Todo conocimiento verdadero, nos da grados de libertad personal y nos permite actuar con mayor efectividad.
Naturalmente el saber más importante y decisivo es el conocimiento sobre nosotros mismos. Pero obviamente cualquier tipo de conocimiento es totalmente inútil si no lo empleamos cuando debemos.
En teoría todos podemos saber muchísimo sobre casi cualquier cosa. Pero en definitiva lo que cuenta son los hechos reales. La sabiduría real comprende el conocimiento teórico, la aplicación práctica de ese conocimiento en el momento adecuado y lo más importante, la observación de los resultados para realizar ajustes y correcciones.
Sin embargo, existe una clase de personaje que podríamos denominar: "El Director Técnico Superexperto" que desconoce los hechos de su propia realidad vital y está más que nada interesado en aconsejar, guiar, y dirigir la vida de los demás.
El más peligroso de los "conocimientos virtuales" es el que se refiere al propio arte de vivir. En esta área casi todos nos sentimos expertos y sabemos muy bien lo que tenemos que hacer ante cada situación vital, pero si no logramos ponerlo en práctica este supuesto conocimiento no es real y ocasiona al menos dos problemas importantes.
El primero tiene que ver con nuestra afectividad personal y se refiere al hecho de que como creemos tener la solución a todos los posibles conflictos y contrariedades vamos a tener una tendencia a dormirnos en los laureles.

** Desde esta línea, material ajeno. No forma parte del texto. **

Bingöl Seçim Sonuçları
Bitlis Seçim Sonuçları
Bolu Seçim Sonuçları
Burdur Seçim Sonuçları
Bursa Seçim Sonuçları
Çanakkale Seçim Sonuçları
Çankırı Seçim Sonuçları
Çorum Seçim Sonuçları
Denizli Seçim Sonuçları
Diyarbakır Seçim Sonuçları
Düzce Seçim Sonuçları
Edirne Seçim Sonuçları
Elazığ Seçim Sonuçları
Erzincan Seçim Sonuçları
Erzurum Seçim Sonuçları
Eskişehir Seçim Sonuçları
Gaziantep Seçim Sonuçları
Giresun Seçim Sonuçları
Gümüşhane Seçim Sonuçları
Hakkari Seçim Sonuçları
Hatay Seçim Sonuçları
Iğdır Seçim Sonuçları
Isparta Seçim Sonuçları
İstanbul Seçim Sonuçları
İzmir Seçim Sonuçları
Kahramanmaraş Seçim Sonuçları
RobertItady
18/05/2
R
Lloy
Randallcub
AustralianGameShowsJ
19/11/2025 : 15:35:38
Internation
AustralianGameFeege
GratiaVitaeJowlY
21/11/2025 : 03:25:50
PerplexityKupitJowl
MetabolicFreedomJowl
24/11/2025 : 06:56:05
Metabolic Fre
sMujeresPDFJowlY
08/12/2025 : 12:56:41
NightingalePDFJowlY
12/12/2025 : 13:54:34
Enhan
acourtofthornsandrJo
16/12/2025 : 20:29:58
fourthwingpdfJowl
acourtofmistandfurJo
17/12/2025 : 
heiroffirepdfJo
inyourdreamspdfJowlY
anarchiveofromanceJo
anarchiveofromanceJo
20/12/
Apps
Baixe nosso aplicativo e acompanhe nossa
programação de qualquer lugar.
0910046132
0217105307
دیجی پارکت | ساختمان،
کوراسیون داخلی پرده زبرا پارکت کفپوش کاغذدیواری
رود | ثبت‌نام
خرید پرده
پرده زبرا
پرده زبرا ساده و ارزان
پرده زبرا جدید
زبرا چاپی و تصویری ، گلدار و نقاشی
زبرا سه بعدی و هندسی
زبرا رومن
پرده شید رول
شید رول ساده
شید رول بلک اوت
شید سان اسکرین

El resultado es que hoy no lo hacemos y nos quedamos de brazos cruzados porque de todos modos mañana lo podremos resolver con facilidad. Esta falsa seguridad muchas veces resulta ser la madre de la inacción y la postergación innecesaria.
El segundo problema esta más vinculado al relacionamiento con los demás. La situación en este caso es que como nunca nos quitamos la viga del ojo propio, aumentamos indirectamente la tendencia en ver la paja en el ojo ajeno.